Highway Patrol Maj. Kevin Tice said the Highway Patrol had not yet assigned blame in the accident, which occurred about 1:10 p.m. Friday on Interstate 15, just north of the Sahara Avenue exit.
The Highway Patrol investigation, Tice said, is focusing on the last two vehicles in the four-car security detail that was transporting Reid, the Senate majority leader, and his aides to an interview in downtown Las Vegas.
The Highway Patrol’s accident report is not yet completed, but in a telephone call Wednesday morning, Tice gave this summary of what occurred:
Four cars – two vehicles leased by the federal government flanked in the front and rear by two Metro vehicles – were traveling in a line in the northbound lanes of I-15 when traffic apparently stopped abruptly. One of the last two cars in the line rear-ended the car it was following and a chain-reaction accident involving five cars occurred.
It was, Tice said, “an accordion-type effect.”

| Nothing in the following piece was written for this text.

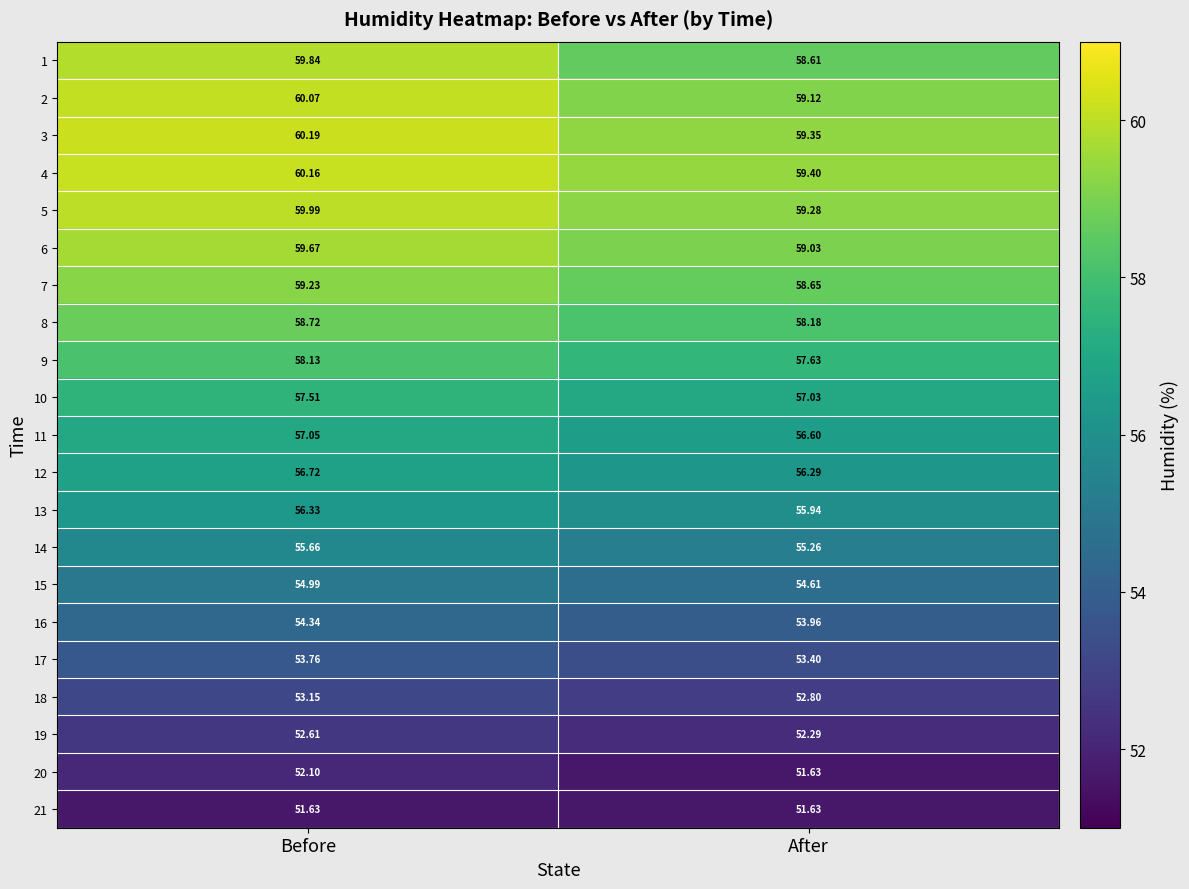

At how many categories does at least one series exceed 56?

2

A Capitol Police officer was driving the next-to-last vehicle in the motorcade, and a Metro officer was driving the car bringing up the rear.
“We’re trying to determine which driver is at fault,” Tice said.
Reid, 72, who was riding in the second car from the front of the detail, was transported via private vehicle to University Medical Center after the accident. He was treated for bruised ribs and hips and left the hospital later Friday afternoon, his office reported.
Initial reports Friday indicated there had been six vehicles in the accident. Tice said it originally was thought a tractor-trailer was hit in the pileup, but the Highway Patrol could not confirm a tractor-trailer’s involvement in the accident.
The Sun on Monday afternoon filed an open records request with the Nevada Department of Public Safety for the accident report, after efforts to gain additional insight into the accident were stymied throughout the weekend and Monday.
Tice, deputy chief for the Highway Patrol’s Southern Command, said the Highway Patrol had been deferring to requests from federal officials about media inquiries into the accident.
“We accommodated the U.S. Capitol Police request, and Senator Reid’s office, to consolidate with Metro’s PIO and our PIO, so there wouldn’t be multiple statements out there,” he said.
The Highway Patrol’s accident report is expected to be released Thursday.